**The request:** Render each line of the records below as a row in a Markdown table with two columns, Row and Line, numbering the rows in order and leaving out blank lines.

**Exercise inputs:**
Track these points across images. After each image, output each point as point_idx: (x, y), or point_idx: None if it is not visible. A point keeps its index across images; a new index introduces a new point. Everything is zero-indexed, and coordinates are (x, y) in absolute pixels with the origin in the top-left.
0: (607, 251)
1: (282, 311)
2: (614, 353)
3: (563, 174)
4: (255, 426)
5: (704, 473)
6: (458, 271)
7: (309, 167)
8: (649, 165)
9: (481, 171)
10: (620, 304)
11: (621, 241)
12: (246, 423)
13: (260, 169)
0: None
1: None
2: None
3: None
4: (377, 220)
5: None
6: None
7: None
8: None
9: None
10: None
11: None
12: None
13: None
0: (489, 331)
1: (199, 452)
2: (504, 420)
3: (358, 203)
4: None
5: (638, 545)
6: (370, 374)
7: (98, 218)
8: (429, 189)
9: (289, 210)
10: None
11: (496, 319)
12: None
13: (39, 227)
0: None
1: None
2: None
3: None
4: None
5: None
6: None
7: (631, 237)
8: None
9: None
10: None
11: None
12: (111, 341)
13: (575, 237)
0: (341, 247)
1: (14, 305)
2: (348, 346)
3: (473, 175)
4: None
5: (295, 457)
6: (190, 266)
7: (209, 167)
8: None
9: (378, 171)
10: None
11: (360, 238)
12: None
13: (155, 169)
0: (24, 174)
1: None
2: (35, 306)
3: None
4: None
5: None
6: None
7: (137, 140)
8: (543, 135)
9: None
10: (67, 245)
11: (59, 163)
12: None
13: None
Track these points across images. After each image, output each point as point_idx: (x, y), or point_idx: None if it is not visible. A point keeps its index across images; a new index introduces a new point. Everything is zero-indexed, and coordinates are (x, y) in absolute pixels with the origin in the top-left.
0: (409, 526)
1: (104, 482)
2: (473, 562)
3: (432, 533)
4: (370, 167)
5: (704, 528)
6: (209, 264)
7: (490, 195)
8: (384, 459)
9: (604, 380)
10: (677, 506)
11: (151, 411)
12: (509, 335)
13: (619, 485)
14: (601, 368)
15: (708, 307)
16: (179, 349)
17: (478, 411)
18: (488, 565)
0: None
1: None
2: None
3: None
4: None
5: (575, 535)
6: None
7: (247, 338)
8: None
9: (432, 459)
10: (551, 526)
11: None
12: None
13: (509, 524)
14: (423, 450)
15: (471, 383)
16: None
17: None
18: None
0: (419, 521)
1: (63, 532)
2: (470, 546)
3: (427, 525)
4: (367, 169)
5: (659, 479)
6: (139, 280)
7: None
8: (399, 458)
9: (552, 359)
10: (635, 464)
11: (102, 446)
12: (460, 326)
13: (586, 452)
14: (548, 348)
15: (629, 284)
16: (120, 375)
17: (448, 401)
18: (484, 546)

**Written reply:**
| Row | Line |
|---|---|
| 1 | Track these points across images. After each image, output each point as point_idx: (x, y), or point_idx: None if it is not visible. A point keeps its index across images; a new index introduces a new point. Everything is zero-indexed, and coordinates are (x, y) in absolute pixels with the origin in the top-left. |
| 2 | 0: (607, 251) |
| 3 | 1: (282, 311) |
| 4 | 2: (614, 353) |
| 5 | 3: (563, 174) |
| 6 | 4: (255, 426) |
| 7 | 5: (704, 473) |
| 8 | 6: (458, 271) |
| 9 | 7: (309, 167) |
| 10 | 8: (649, 165) |
| 11 | 9: (481, 171) |
| 12 | 10: (620, 304) |
| 13 | 11: (621, 241) |
| 14 | 12: (246, 423) |
| 15 | 13: (260, 169) |
| 16 | 0: None |
| 17 | 1: None |
| 18 | 2: None |
| 19 | 3: None |
| 20 | 4: (377, 220) |
| 21 | 5: None |
| 22 | 6: None |
| 23 | 7: None |
| 24 | 8: None |
| 25 | 9: None |
| 26 | 10: None |
| 27 | 11: None |
| 28 | 12: None |
| 29 | 13: None |
| 30 | 0: (489, 331) |
| 31 | 1: (199, 452) |
| 32 | 2: (504, 420) |
| 33 | 3: (358, 203) |
| 34 | 4: None |
| 35 | 5: (638, 545) |
| 36 | 6: (370, 374) |
| 37 | 7: (98, 218) |
| 38 | 8: (429, 189) |
| 39 | 9: (289, 210) |
| 40 | 10: None |
| 41 | 11: (496, 319) |
| 42 | 12: None |
| 43 | 13: (39, 227) |
| 44 | 0: None |
| 45 | 1: None |
| 46 | 2: None |
| 47 | 3: None |
| 48 | 4: None |
| 49 | 5: None |
| 50 | 6: None |
| 51 | 7: (631, 237) |
| 52 | 8: None |
| 53 | 9: None |
| 54 | 10: None |
| 55 | 11: None |
| 56 | 12: (111, 341) |
| 57 | 13: (575, 237) |
| 58 | 0: (341, 247) |
| 59 | 1: (14, 305) |
| 60 | 2: (348, 346) |
| 61 | 3: (473, 175) |
| 62 | 4: None |
| 63 | 5: (295, 457) |
| 64 | 6: (190, 266) |
| 65 | 7: (209, 167) |
| 66 | 8: None |
| 67 | 9: (378, 171) |
| 68 | 10: None |
| 69 | 11: (360, 238) |
| 70 | 12: None |
| 71 | 13: (155, 169) |
| 72 | 0: (24, 174) |
| 73 | 1: None |
| 74 | 2: (35, 306) |
| 75 | 3: None |
| 76 | 4: None |
| 77 | 5: None |
| 78 | 6: None |
| 79 | 7: (137, 140) |
| 80 | 8: (543, 135) |
| 81 | 9: None |
| 82 | 10: (67, 245) |
| 83 | 11: (59, 163) |
| 84 | 12: None |
| 85 | 13: None |
| 86 | Track these points across images. After each image, output each point as point_idx: (x, y), or point_idx: None if it is not visible. A point keeps its index across images; a new index introduces a new point. Everything is zero-indexed, and coordinates are (x, y) in absolute pixels with the origin in the top-left. |
| 87 | 0: (409, 526) |
| 88 | 1: (104, 482) |
| 89 | 2: (473, 562) |
| 90 | 3: (432, 533) |
| 91 | 4: (370, 167) |
| 92 | 5: (704, 528) |
| 93 | 6: (209, 264) |
| 94 | 7: (490, 195) |
| 95 | 8: (384, 459) |
| 96 | 9: (604, 380) |
| 97 | 10: (677, 506) |
| 98 | 11: (151, 411) |
| 99 | 12: (509, 335) |
| 100 | 13: (619, 485) |
| 101 | 14: (601, 368) |
| 102 | 15: (708, 307) |
| 103 | 16: (179, 349) |
| 104 | 17: (478, 411) |
| 105 | 18: (488, 565) |
| 106 | 0: None |
| 107 | 1: None |
| 108 | 2: None |
| 109 | 3: None |
| 110 | 4: None |
| 111 | 5: (575, 535) |
| 112 | 6: None |
| 113 | 7: (247, 338) |
| 114 | 8: None |
| 115 | 9: (432, 459) |
| 116 | 10: (551, 526) |
| 117 | 11: None |
| 118 | 12: None |
| 119 | 13: (509, 524) |
| 120 | 14: (423, 450) |
| 121 | 15: (471, 383) |
| 122 | 16: None |
| 123 | 17: None |
| 124 | 18: None |
| 125 | 0: (419, 521) |
| 126 | 1: (63, 532) |
| 127 | 2: (470, 546) |
| 128 | 3: (427, 525) |
| 129 | 4: (367, 169) |
| 130 | 5: (659, 479) |
| 131 | 6: (139, 280) |
| 132 | 7: None |
| 133 | 8: (399, 458) |
| 134 | 9: (552, 359) |
| 135 | 10: (635, 464) |
| 136 | 11: (102, 446) |
| 137 | 12: (460, 326) |
| 138 | 13: (586, 452) |
| 139 | 14: (548, 348) |
| 140 | 15: (629, 284) |
| 141 | 16: (120, 375) |
| 142 | 17: (448, 401) |
| 143 | 18: (484, 546) |